Directive
Print every entry exactly as it appears, but skip the pictures.

Segment Start: Data to use

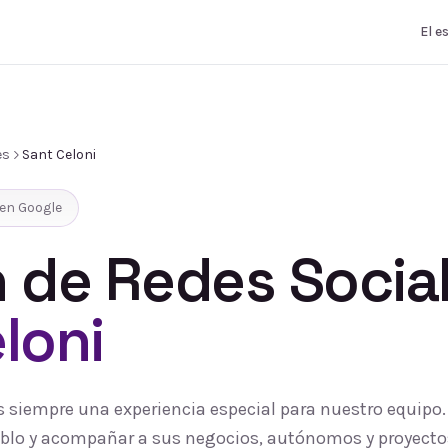
El e
es
Sant Celoni
en Google
 de Redes Socia
loni
es siempre una experiencia especial para nuestro equipo
pueblo y acompañar a sus negocios, autónomos y proyecto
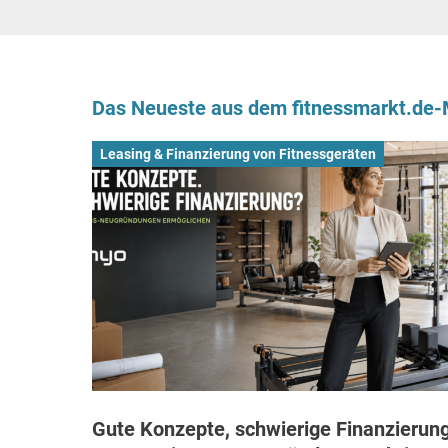
Das Neueste aus dem fitnessmarkt.de
Leasing & Finanzierung von Fitnessgeräten
Gute Konzepte, schwierige Finanzierung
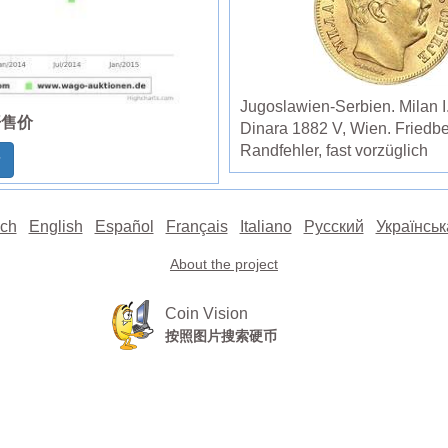
Jugoslawien-Serbien. Milan I
开售价
Dinara 1882 V, Wien. Friedb
Randfehler, fast vorzüglich
情
ch
English
Español
Français
Italiano
Русский
Українськ
About the project
Coin Vision
按照图片搜索硬币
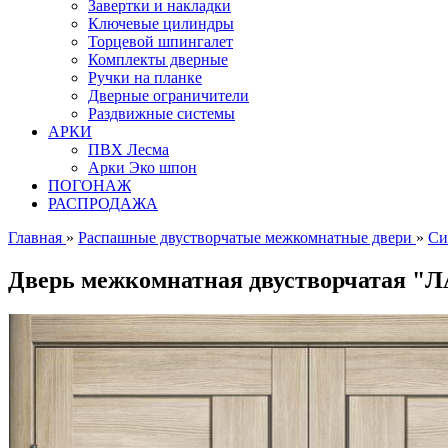
Завертки и накладки
Ключевые цилиндры
Торцевой шпингалет
Комплекты дверные
Ручки на планке
Дверные ограничители
Раздвижные системы
АРКИ
ПВХ Лесма
Арки Эко шпон
ПОГОНАЖ
РАСПРОДАЖА
Главная
»
Распашные двустворчатые межкомнатные двери
»
Си
Дверь межкомнатная двустворчатая "ЛА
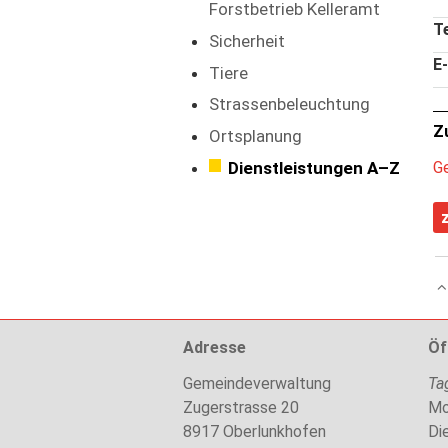
Forstbetrieb Kelleramt
T
Sicherheit
E-
Tiere
Strassenbeleuchtung
Z
Ortsplanung
G
Dienstleistungen A–Z
Adresse
Öf
Gemeindeverwaltung
Ta
Zugerstrasse 20
Mo
8917
Oberlunkhofen
Di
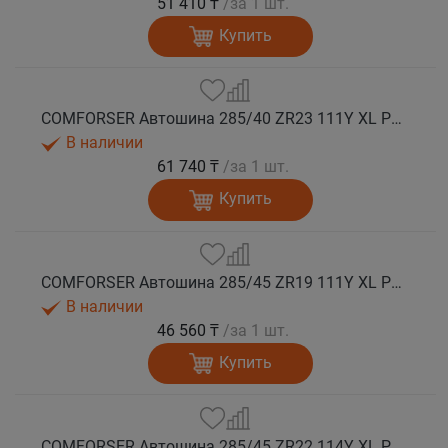
51 410 ₸
/за 1 шт.
Купить
COMFORSER Автошина 285/40 ZR23 111Y XL PURESPEED лето
В наличии
61 740 ₸
/за 1 шт.
Купить
COMFORSER Автошина 285/45 ZR19 111Y XL PURESPEED лето
В наличии
46 560 ₸
/за 1 шт.
Купить
COMFORSER Автошина 285/45 ZR22 114Y XL PURESPEED лето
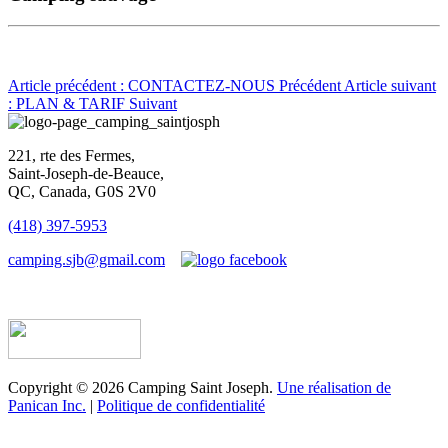
Article précédent : CONTACTEZ-NOUS
Précédent
Article suivant
: PLAN & TARIF
Suivant
221, rte des Fermes,
Saint-Joseph-de-Beauce,
QC, Canada, G0S 2V0
(418) 397-5953
camping.sjb@gmail.com
Établissement d’hébergement touristique #198763
Copyright © 2026 Camping Saint Joseph.
Une réalisation de
Panican Inc.
|
Politique de confidentialité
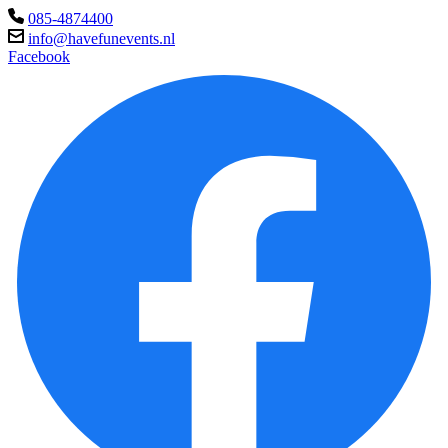
085-4874400
info@havefunevents.nl
Facebook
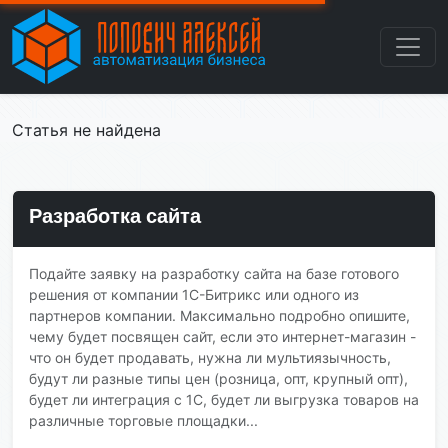
Статья не найдена
Разработка сайта
Подайте заявку на разработку сайта на базе готового
решения от компании 1С-Битрикс или одного из
партнеров компании. Максимально подробно опишите,
чему будет посвящен сайт, если это интернет-магазин -
что он будет продавать, нужна ли мультиязычность,
будут ли разные типы цен (розница, опт, крупный опт),
будет ли интеграция с 1С, будет ли выгрузка товаров на
различные торговые площадки...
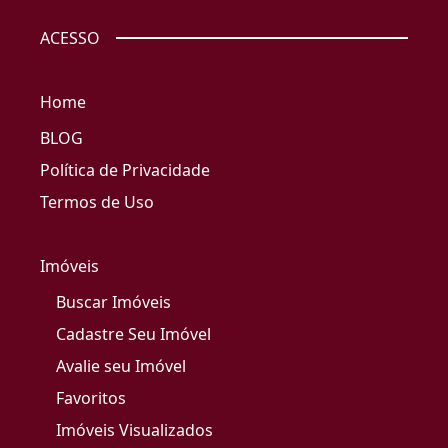
ACESSO
Home
BLOG
Política de Privacidade
Termos de Uso
Imóveis
Buscar Imóveis
Cadastre Seu Imóvel
Avalie seu Imóvel
Favoritos
Imóveis Visualizados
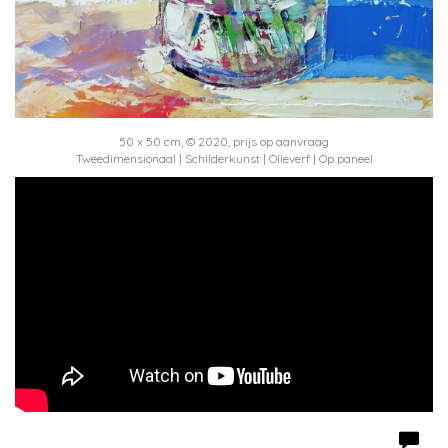
50 x 50 cm, © 2020, prijs op aanvraag
Tweedimensionaal | Schilderkunst | Olieverf | Op paneel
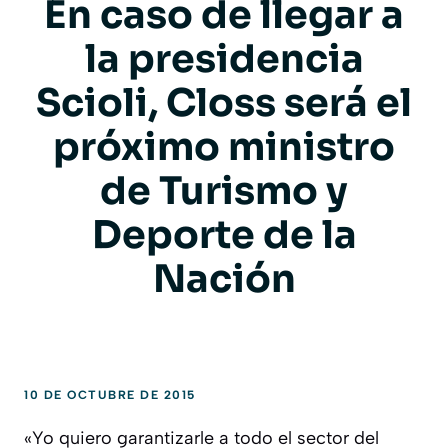
En caso de llegar a
la presidencia
Scioli, Closs será el
próximo ministro
de Turismo y
Deporte de la
Nación
10 DE OCTUBRE DE 2015
«Yo quiero garantizarle a todo el sector del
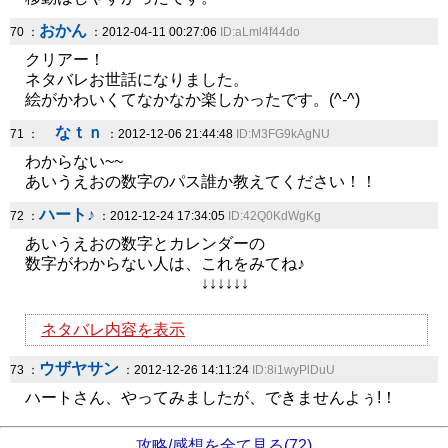
おかん
70 ：
：2012-04-11 00:27:06
ID:aLml4f44do
クリアー！
ネタバレお世話になりました。
絵がかわいくてなかなか楽しかったです。(^-^)
なｔｎ
71 ：
：2012-12-06 21:44:48
ID:M3FG9kAgNU
わからない~~
あいうえおの数字のパス誰か教えてください！！
ハート♪
72 ：
：2012-12-24 17:34:05
ID:42Q0KdWgKg
あいうえおの数字とカレンダーの
数字がわからない人は、これをみてね♪
↓↓↓↓↓↓
ネタバレ内容を表示
ウザヤサン
73 ：
：2012-12-26 14:11:24
ID:8i1wyPlDuU
ハートさん、やってみましたが、できませんよぅ!！
攻略/感想を全て見る(72)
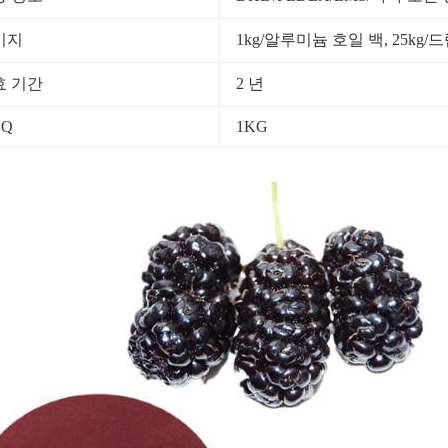
키지
1kg/알루미늄 호일 백, 25kg/
효 기간
2 년
OQ
1KG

Segment End: Data to use

Your solution
El e
es
Sant Celoni
en Google
 de Redes Socia
loni
es siempre una experiencia especial para nuestro equipo
pueblo y acompañar a sus negocios, autónomos y proyecto
Das Neueste aus dem fitnessmarkt.de
Leasing & Finanzierung von Fitnessgeräten
Gute Konzepte, schwierige Finanzierung
Jugoslawien-Serbien. Milan I
开售价
Dinara 1882 V, Wien. Friedb
Randfehler, fast vorzüglich
情
ch
English
Español
Français
Italiano
Русский
Українськ
About the project
Coin Vision
按照图片搜索硬币
Завертки и накладки
Ключевые цилиндры
Торцевой шпингалет
Комплекты дверные
Ручки на планке
Дверные ограничители
Раздвижные системы
АРКИ
ПВХ Лесма
Арки Эко шпон
ПОГОНАЖ
РАСПРОДАЖА
Главная
»
Распашные двустворчатые межкомнатные двери
»
Си
Дверь межкомнатная двустворчатая "ЛА
Forstbetrieb Kelleramt
T
Sicherheit
E-
Tiere
Strassenbeleuchtung
Z
Ortsplanung
G
Dienstleistungen A–Z
Adresse
Öf
Gemeindeverwaltung
Ta
Zugerstrasse 20
Mo
8917
Oberlunkhofen
Di
51 410 ₸
/за 1 шт.
Купить
COMFORSER Автошина 285/40 ZR23 111Y XL PURESPEED лето
В наличии
61 740 ₸
/за 1 шт.
Купить
COMFORSER Автошина 285/45 ZR19 111Y XL PURESPEED лето
В наличии
46 560 ₸
/за 1 шт.
Купить
COMFORSER Автошина 285/45 ZR22 114Y XL PURESPEED лето
Article précédent : CONTACTEZ-NOUS
Précédent
Article suivant
: PLAN & TARIF
Suivant
221, rte des Fermes,
Saint-Joseph-de-Beauce,
QC, Canada, G0S 2V0
(418) 397-5953
camping.sjb@gmail.com
Établissement d’hébergement touristique #198763
Copyright © 2026 Camping Saint Joseph.
Une réalisation de
Panican Inc.
|
Politique de confidentialité
085-4874400
info@havefunevents.nl
Facebook
Статья не найдена
Разработка сайта
Подайте заявку на разработку сайта на базе готового
решения от компании 1С-Битрикс или одного из
партнеров компании. Максимально подробно опишите,
чему будет посвящен сайт, если это интернет-магазин -
что он будет продавать, нужна ли мультиязычность,
будут ли разные типы цен (розница, опт, крупный опт),
будет ли интеграция с 1С, будет ли выгрузка товаров на
различные торговые площадки...
ACESSO
Home
BLOG
Política de Privacidade
Termos de Uso
Imóveis
Buscar Imóveis
Cadastre Seu Imóvel
Avalie seu Imóvel
Favoritos
Imóveis Visualizados
50 x 50 cm, © 2020, prijs op aanvraag
Tweedimensionaal | Schilderkunst | Olieverf | Op paneel
En caso de llegar a
la presidencia
Scioli, Closs será el
próximo ministro
de Turismo y
Deporte de la
Nación
10 DE OCTUBRE DE 2015
«Yo quiero garantizarle a todo el sector del
おかん
70 ：
：2012-04-11 00:27:06
ID:aLml4f44do
クリアー！
ネタバレお世話になりました。
絵がかわいくてなかなか楽しかったです。(^-^)
なｔｎ
71 ：
：2012-12-06 21:44:48
ID:M3FG9kAgNU
わからない~~
あいうえおの数字のパス誰か教えてください！！
ハート♪
72 ：
：2012-12-24 17:34:05
ID:42Q0KdWgKg
あいうえおの数字とカレンダーの
数字がわからない人は、これをみてね♪
↓↓↓↓↓↓
ネタバレ内容を表示
ウザヤサン
73 ：
：2012-12-26 14:11:24
ID:8i1wyPlDuU
ハートさん、やってみましたが、できませんよぅ!！
攻略/感想を全て見る(72)
키지
1kg/알루미늄 호일 백, 25kg/
효 기간
2 년
OQ
1KG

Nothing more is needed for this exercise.